Русский блоGнот

Sunday, April 09, 2006

Из письма к A[rkadiu].R[ovneru].

«Солилок» записан во время моего христианского фундаментализма, а он, боюсь, не high way [ровная дорога]. Это было 13 лет пощения (по «Добротолюбию», т.е. голодания), упражнений на самоуничижение и проч., вся программа Лествичника, Гран Шартреза и собственных изобретений. И богооставленности, наконец.
В нем есть два маленьких моих открытия: эволюция Хевы к Яхве, и повторение/отражение ее в христианстве; и смысл приснодевственности Марии. Вечная девственность Марии имеет смысл! И огромный! Если Бог даст – я перепишу когда-нибудь «Солилок», смягчая идеограммическую сторону дела, очеловечивая, приближаясь к тому, как было «на самом деле». Вообще это не произведение, а буй для памяти, когда сия начнет отказывать. В настоящем же виде – это должен быть «Робинзон Крузо» со своими дикарями и пятницами, но погруженный «в историю».
В конце ХХ века я жил как человек средневековья, или почти как. Время восторга и крайнего страдания. Немыслимой густоты бытия. У меня по нему ностальгия, какая бывает у бывших заключенных, солдат, вообще переживших крайние состояния. Конечно, я жалею о своем «доверии к традиции»: она живет своей жизнью и прямого «опыта» принимать не может, хотя бы и называла те же имена. Она пересказывает, например, распятие Христа устами преподавателей, но они сами предпочитает мягкую постель и вкусную еду. Пеньковую веревку Франциска сменил шелковый шнурок францисканцев. Разница радикальная. Поразительное в том, что находятся францисканцы, возвращающиеся к веревке! (аббат Пьер во Франции, например). Но в целом «предание», храня, конечно, «информацию о начале», «начало» предает. Я убил массу времени и сил на «функционеров традиции» (попов), простых «заполнителей» социального статуса, убеждая себя тем, что это «новые-де язвы Христа», которые, подражая ему, надо принять и нести. Сегодня я думаю, что нужно было немедленно от них бежать, слушаясь ап.Павла: «ни с кем не советуясь, ушел в пустыню»; как и от всего института (который меня никогда и не принял, опасаясь «протестантизма», сумасшествия, ереси).
Но нельзя в одноместности жизни и времени «вернуться и попробовать другой путь». Интересно, что я думаю также подчас: нужно было ехать в Америку, следуя зову и логике радикального освобождения от совдепа, продукта Европы; я застрял во Франции среди владельцев «национального достояния», они заняты инвентаризацией имущества всякого рода, культурного и экономического. Для свободного слова и дела места не остается. Но тут насчет Америки ты, быть можешь, скажешь иначе…
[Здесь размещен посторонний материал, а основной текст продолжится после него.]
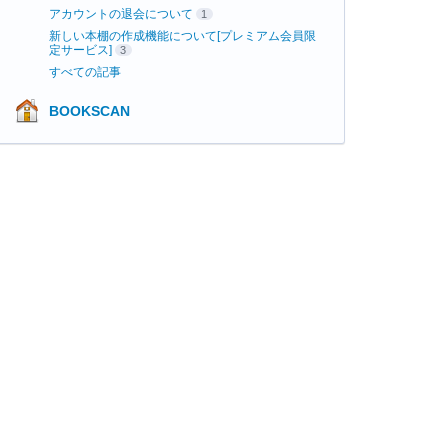
アカウントの退会について
1
新しい本棚の作成機能について[プレミアム会員限
定サービス]
3
すべての記事
BOOKSCAN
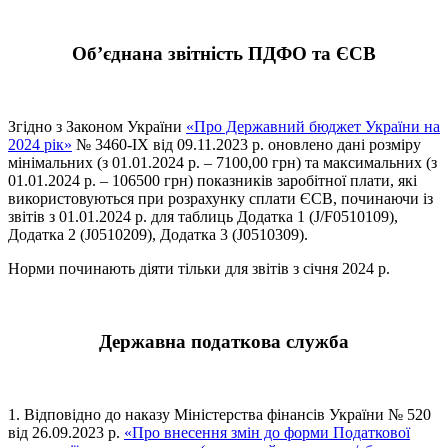
Об’єднана звітність ПДФО та ЄСВ
Згідно з Законом України
«Про Державний бюджет України на
2024 рік»
№ 3460-IX від 09.11.2023 р. оновлено дані розміру
мінімальних (з 01.01.2024 р. – 7100,00 грн) та максимальних (з
01.01.2024 р. – 106500 грн) показників заробітної плати, які
використовуються при розрахунку сплати ЄСВ, починаючи із
звітів з 01.01.2024 р. для таблиць Додатка 1 (J/F0510109),
Додатка 2 (J0510209), Додатка 3 (J0510309).
Норми починають діяти тільки для звітів з січня 2024 р.
Державна податкова служба
1. Відповідно до наказу Міністерства фінансів України № 520
від 26.09.2023 р.
«Про внесення змін до форми Податкової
Сейчас моя жизнь очень связана с психическим угасанием дочери Марии. С декабря месяца 2004 я шепчу иногда себе: тсс! Ты привык к тому, что дела не поправишь, и «плохо» стало нормой; а вот, оказывается, может быть хуже. Я как человек, который сидит на берегу и видит, что другой тонет. И ничего нельзя сделать. И даже нет минимума солидарности ни с матерью ее, ни с холодными медиками, ни с дирекцией приюта. Какой-то индивидуальный Аушвиц для одного инвалида, – говорю я себе в моменты отчаяния. Только две-три женщины из персонала еще ее жалеют. Мои попытки организовать жилище в Париже, куда я мог бы привозить дочь для отдыха, не увенчались успехом, на письма мэру, премьер-министру и пр. пришел один и тот же длинный ответ на симпатичном бланке с веселым парижским гербом-корабликом: вас таких много, господин. И пока превратить ситуацию в «литматериал» не удается, а другого способа преодоления ситуации не знаю.
Но вот тебе рассказать – уже кое-что.
После фундаментализма моим методом стало отсутствие всякого метода. Пишу, что в голову взбредет, принимаю любые ситуации и создаю, какие могу. Единственный ограничитель – не ранить другого намеренно.